Para compreender melhor este impacto, é importante também avaliar o Termo de Compromisso feito entre a administração do fundo e a CVM, que entre outras medidas, tinha o comprometimento que as distribuições de dividendos se dessem pelos resultados operacionais do Fundo.
Em tese, estes problemas no balanço não teriam o condão de gerar um impacto tão grande nos resultados operacionais do Fundo, baseados em sua capacidade de gerar dividendos, mas a extensão total da situação apenas poderá ser compreendida quando o novo balanço for entregue, com as alterações propostas pela CVM.
Por óbvio, estamos aqui falando apenas dos aspectos jurídicos da situação, que podem servir para a tomada de decisão sobre o FII Mérito enquanto investimento.

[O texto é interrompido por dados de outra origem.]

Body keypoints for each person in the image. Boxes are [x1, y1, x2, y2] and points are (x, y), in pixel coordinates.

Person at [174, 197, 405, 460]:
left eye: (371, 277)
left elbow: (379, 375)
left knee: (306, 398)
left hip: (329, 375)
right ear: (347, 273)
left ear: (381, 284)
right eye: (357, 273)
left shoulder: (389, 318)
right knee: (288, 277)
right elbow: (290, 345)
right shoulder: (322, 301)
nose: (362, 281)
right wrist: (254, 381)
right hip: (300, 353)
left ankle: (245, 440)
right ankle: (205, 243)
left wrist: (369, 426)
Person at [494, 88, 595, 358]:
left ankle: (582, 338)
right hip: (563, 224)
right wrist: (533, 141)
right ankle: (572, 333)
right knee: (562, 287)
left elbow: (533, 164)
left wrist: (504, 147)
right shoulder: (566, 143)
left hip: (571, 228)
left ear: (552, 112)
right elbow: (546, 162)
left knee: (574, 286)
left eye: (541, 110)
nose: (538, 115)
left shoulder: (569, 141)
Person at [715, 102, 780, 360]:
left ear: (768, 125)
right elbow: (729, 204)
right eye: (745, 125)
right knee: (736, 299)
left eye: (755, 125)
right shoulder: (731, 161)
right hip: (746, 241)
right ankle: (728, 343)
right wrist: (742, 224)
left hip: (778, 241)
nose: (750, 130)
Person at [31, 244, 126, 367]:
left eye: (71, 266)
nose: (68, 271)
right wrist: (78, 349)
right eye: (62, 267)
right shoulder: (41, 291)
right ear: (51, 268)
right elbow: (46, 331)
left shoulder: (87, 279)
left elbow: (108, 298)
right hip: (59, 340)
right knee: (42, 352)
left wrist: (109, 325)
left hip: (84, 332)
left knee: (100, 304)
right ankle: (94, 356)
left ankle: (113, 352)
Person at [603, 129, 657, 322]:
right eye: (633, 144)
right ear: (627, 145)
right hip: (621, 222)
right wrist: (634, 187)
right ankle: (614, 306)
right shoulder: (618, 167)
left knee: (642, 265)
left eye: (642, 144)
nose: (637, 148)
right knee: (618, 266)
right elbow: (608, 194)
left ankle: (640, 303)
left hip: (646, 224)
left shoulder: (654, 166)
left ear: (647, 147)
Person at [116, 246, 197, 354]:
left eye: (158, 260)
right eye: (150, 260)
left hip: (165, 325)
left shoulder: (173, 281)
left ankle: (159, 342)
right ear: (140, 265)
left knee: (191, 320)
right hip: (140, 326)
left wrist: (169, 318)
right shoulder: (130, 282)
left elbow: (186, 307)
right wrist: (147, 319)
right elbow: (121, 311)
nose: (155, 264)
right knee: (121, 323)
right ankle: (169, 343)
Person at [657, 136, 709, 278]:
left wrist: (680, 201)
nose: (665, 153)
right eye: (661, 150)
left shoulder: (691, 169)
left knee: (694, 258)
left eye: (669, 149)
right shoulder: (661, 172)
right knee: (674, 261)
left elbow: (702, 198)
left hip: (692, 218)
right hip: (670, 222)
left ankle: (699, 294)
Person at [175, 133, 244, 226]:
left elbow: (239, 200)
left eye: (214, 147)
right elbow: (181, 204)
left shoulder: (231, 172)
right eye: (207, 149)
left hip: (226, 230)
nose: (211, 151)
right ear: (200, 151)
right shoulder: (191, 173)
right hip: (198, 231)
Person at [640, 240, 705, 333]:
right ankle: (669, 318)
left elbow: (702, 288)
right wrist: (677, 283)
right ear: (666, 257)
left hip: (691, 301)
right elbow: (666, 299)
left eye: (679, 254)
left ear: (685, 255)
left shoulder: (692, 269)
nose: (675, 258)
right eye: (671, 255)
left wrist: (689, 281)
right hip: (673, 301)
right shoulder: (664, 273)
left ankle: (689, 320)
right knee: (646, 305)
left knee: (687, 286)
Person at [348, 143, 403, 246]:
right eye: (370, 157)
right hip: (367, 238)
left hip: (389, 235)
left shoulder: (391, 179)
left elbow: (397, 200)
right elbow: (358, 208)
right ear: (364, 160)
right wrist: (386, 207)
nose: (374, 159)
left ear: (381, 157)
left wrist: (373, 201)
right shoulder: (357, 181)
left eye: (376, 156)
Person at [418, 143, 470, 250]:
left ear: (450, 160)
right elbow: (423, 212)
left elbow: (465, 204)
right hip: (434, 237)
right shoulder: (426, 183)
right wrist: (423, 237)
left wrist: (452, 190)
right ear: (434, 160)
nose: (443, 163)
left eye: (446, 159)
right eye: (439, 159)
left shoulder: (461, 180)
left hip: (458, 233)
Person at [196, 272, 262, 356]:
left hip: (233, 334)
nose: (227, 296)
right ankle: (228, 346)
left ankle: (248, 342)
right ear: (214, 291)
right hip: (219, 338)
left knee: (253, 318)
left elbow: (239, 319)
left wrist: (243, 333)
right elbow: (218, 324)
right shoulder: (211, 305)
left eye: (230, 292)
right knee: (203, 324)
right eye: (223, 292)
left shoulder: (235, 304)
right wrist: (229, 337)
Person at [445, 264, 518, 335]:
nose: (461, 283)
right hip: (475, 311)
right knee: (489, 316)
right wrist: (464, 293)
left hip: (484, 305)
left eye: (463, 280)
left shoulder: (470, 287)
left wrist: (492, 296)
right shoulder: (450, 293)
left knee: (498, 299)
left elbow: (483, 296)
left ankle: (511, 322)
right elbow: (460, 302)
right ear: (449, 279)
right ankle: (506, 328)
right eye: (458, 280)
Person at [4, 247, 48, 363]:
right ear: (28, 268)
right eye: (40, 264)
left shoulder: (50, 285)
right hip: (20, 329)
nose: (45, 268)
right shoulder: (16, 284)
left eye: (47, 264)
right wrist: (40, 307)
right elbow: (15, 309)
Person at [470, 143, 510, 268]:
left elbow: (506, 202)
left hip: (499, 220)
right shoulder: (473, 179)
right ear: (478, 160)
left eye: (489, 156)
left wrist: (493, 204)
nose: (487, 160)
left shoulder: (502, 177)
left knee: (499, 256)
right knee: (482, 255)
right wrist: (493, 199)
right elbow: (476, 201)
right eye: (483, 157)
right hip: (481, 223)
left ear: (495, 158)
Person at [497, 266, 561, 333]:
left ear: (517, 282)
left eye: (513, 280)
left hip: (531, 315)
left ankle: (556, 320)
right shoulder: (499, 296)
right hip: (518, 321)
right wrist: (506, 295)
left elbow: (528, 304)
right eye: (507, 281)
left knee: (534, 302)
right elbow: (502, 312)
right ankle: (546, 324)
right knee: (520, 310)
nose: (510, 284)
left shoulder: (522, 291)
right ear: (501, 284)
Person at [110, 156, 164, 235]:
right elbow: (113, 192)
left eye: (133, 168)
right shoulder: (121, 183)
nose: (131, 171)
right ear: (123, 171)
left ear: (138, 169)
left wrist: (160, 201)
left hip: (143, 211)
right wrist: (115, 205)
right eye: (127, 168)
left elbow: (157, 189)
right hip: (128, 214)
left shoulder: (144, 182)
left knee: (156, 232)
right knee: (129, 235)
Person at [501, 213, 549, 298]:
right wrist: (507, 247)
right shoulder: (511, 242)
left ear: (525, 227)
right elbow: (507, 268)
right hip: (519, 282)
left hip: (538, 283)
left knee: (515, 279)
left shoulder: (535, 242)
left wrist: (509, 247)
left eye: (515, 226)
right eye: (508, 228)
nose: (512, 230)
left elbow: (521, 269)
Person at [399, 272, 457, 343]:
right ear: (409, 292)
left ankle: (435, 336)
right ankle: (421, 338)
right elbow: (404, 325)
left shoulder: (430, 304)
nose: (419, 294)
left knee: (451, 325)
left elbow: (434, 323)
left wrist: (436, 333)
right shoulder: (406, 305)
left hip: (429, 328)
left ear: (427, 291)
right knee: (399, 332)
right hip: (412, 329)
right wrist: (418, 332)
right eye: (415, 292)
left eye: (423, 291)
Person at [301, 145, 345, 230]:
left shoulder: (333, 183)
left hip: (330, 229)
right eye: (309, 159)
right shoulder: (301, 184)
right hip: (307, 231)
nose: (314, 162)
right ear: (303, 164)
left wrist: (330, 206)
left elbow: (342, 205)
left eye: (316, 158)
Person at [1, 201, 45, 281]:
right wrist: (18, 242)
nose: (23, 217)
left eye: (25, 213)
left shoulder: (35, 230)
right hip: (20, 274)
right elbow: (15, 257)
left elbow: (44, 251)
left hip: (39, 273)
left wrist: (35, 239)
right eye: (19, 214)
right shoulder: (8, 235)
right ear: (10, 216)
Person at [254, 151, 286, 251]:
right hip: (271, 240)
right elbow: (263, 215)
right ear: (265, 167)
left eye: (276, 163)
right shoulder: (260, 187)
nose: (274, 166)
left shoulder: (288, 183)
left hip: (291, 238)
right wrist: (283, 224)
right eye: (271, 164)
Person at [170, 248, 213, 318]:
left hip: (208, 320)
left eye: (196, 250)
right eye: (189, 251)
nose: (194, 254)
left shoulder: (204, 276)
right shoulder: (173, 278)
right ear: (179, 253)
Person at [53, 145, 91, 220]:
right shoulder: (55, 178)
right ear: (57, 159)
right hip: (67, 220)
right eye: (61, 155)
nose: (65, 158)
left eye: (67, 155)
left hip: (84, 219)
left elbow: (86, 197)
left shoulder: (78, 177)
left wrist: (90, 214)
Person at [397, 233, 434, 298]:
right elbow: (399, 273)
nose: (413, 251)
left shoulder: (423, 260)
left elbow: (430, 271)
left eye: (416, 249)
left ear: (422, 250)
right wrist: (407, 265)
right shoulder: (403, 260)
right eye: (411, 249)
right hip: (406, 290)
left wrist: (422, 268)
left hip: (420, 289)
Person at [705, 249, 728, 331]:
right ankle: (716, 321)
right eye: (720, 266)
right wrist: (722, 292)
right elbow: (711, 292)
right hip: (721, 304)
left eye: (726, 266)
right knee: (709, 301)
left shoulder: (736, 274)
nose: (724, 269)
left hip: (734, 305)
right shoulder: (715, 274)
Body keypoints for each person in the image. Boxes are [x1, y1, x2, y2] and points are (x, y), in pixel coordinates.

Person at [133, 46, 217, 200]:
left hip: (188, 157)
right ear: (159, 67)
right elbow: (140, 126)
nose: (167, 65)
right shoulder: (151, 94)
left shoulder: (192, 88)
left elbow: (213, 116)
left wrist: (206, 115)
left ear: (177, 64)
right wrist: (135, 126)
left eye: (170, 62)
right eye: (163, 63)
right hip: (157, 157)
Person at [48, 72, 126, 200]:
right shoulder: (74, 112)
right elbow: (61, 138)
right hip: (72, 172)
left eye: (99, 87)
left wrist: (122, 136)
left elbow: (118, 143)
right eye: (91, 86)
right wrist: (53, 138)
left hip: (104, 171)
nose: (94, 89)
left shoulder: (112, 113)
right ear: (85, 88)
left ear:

Um investidor pode, com base em todo o exposto, avaliar que com os riscos existentes é melhor procurar alocar seus recursos em outros fundos ou considerar que esta é uma boa oportunidade de mercado para aportar mais recursos neste Fundo.
O auxílio jurídico nestas situações serve para mapear os riscos envolvidos e probabilidades de que eles se materializem. É através deles que podemos ver os prós e contras de quaisquer negócios, não estando as escolhas de investimento excluídas disto.
Não é papel do advogado dizer o que o empresário deve fazer, mas alertar a ele o que pode ocorrer caso ele tome determinada decisão. Seja por meio de análises próprias ou procurando especialistas no assunto que possam o assessorar.
Guilherme Inojosa é advogado empresarialista e possui LLM em Direito Tributário pela Fundação Getúlio Vargas. Head Jurídico do Grupo SG, onde elabora organizações societárias e realiza due diligence de empresas, e do escritório Inojosa, Pavanelli e Barros – Advogados Associados, onde atua de forma contenciosa e consultiva.